Issue (i): Whether the District Munsif's Court at Tiruvarur had jurisdiction to try the suit for refund of the advance.
Analysis: The contract was concluded when the acceptance was posted at Vijayapuram, and the place of contract was therefore within the territorial limits relied on by the plaintiff. The performance of the contract was also intended to take place at the plaintiff's place of business within the Tiruvarur jurisdiction. In suits arising out of contract, the cause of action may arise at the place where the contract is made or where it is to be performed, and Section 20 of the Code of Civil Procedure permits institution of the suit where the cause of action wholly or in part arises. The place of performance could also be supported by Section 49 of the Indian Contract Act, under which performance is referable to the creditor's place where no place is fixed.
Conclusion: The District Munsif's Court at Tiruvarur had jurisdiction to try the suit.
Issue (ii): Whether the plaintiff was entitled to recover the advance with interest.
Analysis: The court below had already found that the plaintiff was rightly entitled to refuse delivery of the goods sent contrary to instructions.
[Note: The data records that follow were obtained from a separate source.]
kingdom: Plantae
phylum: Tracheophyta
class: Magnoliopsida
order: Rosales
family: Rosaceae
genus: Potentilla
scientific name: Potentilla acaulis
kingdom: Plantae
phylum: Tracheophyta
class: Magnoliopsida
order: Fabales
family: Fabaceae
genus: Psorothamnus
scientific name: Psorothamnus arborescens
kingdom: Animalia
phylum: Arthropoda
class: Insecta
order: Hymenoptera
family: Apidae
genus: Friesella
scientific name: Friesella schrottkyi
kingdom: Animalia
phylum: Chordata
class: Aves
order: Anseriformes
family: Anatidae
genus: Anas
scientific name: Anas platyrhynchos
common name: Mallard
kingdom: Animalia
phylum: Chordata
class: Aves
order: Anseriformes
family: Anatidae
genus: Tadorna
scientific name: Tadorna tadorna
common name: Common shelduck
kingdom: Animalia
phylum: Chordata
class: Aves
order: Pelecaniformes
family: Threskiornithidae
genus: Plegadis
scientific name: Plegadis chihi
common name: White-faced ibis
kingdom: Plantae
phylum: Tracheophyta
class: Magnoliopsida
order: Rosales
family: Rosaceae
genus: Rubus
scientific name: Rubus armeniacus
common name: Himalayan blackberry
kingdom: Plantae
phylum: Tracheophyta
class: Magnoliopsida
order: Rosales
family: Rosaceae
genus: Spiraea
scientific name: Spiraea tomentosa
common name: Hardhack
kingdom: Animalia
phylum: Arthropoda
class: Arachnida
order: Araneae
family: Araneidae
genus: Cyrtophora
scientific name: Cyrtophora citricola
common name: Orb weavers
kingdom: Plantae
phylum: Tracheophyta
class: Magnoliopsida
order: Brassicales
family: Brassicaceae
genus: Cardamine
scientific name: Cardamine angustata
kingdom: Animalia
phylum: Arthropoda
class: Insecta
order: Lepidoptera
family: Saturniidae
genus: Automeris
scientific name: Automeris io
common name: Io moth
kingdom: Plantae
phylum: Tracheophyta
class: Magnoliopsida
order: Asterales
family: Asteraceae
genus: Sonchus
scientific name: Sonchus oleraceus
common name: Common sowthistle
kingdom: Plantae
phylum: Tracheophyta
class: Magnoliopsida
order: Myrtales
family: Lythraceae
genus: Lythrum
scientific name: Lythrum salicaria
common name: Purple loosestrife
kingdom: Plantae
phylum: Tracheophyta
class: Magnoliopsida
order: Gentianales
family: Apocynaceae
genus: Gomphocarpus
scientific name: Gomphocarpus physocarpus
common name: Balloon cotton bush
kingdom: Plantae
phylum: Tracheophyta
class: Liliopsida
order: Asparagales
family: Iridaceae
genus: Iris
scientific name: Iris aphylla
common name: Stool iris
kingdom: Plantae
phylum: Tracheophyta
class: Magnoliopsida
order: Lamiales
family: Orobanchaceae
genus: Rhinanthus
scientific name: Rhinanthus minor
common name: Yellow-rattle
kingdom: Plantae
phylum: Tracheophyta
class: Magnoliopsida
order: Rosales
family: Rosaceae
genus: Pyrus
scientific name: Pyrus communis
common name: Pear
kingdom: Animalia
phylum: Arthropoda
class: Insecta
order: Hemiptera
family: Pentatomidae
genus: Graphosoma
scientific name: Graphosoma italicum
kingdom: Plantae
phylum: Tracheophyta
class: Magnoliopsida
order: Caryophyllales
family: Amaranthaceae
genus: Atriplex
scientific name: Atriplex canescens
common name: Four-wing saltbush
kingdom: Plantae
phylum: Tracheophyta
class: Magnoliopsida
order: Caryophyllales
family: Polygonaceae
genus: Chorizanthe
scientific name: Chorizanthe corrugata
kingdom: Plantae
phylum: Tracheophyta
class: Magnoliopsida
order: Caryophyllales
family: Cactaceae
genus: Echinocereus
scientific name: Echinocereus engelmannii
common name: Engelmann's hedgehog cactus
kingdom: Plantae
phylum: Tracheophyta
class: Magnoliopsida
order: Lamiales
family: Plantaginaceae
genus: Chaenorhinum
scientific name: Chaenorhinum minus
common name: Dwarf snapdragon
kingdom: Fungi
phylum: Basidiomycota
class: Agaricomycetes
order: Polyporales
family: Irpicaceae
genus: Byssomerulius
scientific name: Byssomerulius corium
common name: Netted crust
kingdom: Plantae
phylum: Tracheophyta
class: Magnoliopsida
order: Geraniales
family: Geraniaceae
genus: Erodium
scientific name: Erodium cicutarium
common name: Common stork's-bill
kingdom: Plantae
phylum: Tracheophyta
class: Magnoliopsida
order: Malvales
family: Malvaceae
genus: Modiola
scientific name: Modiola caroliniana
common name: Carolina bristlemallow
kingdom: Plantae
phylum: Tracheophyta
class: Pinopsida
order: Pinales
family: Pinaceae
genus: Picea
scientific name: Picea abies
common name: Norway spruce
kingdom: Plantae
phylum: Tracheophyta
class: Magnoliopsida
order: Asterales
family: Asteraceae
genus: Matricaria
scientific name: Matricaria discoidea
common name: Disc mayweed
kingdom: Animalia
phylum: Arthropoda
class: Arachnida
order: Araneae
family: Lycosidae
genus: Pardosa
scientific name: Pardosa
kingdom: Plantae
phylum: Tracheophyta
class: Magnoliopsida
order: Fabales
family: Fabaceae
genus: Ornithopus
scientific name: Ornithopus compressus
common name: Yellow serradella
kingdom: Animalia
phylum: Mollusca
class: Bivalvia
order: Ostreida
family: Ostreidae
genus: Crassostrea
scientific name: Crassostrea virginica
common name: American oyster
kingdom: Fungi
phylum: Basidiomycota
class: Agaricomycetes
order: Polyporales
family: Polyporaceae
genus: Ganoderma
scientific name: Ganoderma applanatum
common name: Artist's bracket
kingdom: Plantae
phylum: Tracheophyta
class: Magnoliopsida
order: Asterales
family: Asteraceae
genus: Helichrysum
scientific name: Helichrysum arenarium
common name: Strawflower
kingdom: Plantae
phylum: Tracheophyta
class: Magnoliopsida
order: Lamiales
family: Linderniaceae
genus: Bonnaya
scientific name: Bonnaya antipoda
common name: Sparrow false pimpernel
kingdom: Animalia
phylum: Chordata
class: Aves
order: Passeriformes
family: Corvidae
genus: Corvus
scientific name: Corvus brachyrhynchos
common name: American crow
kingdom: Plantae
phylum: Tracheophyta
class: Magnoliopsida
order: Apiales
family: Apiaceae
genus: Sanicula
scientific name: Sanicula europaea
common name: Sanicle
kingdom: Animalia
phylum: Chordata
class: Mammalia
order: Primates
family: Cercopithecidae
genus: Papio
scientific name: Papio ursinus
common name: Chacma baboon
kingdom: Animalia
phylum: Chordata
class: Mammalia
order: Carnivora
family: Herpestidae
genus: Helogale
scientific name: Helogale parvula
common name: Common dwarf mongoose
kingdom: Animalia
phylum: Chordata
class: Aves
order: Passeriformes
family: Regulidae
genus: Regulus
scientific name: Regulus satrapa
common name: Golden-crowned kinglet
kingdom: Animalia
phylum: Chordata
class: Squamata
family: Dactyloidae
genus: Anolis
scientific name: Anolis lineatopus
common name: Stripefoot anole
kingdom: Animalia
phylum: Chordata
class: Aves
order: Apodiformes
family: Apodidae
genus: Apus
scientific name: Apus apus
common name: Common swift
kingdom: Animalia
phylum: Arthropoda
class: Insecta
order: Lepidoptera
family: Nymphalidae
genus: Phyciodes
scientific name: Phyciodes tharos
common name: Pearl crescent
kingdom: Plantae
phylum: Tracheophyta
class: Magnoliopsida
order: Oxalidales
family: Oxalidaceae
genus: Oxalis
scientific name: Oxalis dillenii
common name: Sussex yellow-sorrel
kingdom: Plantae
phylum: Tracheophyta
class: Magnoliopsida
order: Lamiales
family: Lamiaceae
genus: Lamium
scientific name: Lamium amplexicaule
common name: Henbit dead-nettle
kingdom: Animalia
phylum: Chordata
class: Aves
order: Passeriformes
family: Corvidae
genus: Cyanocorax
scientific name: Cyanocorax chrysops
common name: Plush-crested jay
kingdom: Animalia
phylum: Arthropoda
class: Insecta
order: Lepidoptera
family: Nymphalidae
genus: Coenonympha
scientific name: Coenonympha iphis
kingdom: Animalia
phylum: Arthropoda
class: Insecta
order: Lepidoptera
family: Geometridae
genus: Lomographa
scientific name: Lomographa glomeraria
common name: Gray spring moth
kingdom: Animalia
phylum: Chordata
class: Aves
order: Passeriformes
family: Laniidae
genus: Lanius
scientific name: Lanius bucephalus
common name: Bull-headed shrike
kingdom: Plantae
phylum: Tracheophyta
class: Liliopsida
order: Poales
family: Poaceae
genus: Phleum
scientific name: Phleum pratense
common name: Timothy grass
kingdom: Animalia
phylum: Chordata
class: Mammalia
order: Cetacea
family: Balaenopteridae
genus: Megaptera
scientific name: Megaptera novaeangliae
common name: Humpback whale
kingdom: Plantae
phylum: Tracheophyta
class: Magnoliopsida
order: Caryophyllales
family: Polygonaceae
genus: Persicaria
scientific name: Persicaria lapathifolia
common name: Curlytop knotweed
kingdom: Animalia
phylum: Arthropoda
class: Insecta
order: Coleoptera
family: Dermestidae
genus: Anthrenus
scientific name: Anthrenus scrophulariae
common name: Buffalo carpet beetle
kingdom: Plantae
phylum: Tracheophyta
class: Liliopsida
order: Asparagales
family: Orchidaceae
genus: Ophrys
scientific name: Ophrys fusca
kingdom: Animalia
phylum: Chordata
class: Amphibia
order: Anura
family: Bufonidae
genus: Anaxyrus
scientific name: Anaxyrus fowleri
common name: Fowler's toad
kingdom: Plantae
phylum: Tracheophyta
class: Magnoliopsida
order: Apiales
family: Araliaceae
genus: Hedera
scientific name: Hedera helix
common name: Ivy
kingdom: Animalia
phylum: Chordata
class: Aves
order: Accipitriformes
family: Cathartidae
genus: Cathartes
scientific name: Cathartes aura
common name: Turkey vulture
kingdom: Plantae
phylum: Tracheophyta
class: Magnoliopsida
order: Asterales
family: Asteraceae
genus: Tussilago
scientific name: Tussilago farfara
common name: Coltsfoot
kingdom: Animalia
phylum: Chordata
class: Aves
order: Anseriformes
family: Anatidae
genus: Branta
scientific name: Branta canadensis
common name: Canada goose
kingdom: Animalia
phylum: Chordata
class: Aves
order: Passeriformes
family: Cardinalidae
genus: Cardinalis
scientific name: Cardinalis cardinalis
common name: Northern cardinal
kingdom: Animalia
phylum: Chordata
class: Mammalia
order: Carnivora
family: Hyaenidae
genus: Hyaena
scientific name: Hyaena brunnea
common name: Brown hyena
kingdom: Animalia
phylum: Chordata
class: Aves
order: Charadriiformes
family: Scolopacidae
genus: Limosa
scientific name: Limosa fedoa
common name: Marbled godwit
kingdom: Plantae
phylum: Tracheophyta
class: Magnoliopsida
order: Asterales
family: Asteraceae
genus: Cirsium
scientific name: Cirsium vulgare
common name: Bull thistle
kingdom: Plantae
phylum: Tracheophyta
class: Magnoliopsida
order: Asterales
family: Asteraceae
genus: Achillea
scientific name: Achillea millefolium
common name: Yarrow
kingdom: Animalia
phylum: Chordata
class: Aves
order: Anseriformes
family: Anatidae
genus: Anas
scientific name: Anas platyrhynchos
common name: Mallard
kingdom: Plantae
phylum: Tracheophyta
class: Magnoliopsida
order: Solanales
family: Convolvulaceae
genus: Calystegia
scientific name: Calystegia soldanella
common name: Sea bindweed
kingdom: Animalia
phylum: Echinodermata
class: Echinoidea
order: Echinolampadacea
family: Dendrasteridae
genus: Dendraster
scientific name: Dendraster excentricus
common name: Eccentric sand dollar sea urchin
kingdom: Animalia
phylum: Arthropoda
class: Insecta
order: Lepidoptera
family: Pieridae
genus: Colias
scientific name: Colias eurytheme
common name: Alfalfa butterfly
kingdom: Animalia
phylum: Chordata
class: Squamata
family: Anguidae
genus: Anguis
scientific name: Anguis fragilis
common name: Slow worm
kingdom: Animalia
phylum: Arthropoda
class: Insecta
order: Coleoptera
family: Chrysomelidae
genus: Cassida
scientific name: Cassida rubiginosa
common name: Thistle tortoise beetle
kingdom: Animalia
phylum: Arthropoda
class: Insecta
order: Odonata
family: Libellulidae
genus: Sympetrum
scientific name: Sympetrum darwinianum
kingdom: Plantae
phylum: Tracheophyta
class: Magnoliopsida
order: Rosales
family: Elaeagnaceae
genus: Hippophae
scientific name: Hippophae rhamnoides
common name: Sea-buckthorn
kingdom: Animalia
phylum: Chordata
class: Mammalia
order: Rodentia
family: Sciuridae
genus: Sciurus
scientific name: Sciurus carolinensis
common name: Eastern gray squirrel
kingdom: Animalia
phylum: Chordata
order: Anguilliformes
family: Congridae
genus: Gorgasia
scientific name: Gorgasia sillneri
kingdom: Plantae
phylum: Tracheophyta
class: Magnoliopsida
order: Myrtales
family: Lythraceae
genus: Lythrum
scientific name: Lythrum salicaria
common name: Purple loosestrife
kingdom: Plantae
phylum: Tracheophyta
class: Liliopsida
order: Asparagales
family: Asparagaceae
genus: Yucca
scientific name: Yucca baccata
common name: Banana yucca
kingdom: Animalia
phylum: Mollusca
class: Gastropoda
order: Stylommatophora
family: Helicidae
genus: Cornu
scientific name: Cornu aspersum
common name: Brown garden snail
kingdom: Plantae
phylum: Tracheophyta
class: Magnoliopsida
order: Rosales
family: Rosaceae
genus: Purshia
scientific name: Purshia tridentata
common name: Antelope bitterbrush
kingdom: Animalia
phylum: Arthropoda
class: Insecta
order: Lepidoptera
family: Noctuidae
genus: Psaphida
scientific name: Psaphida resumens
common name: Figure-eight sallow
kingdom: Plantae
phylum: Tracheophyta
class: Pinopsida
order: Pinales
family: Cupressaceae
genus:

Once jurisdiction was held to exist, the plaintiff's claim for return of the advance followed on the footing already accepted below, together with interest from the date of suit.
Conclusion: The plaintiff was entitled to recover the Rs. 50 with interest at 6 per cent from the date of suit and costs throughout.
Final Conclusion: The revision succeeded, the order of the court below was set aside, and the plaintiff obtained a decree for refund of the advance with interest and costs.
Ratio Decidendi: In contract suits, territorial jurisdiction lies where the contract was made or where its performance was intended to take place, and a court within that local limit may entertain the suit under the rule that cause of action may arise wholly or in part there.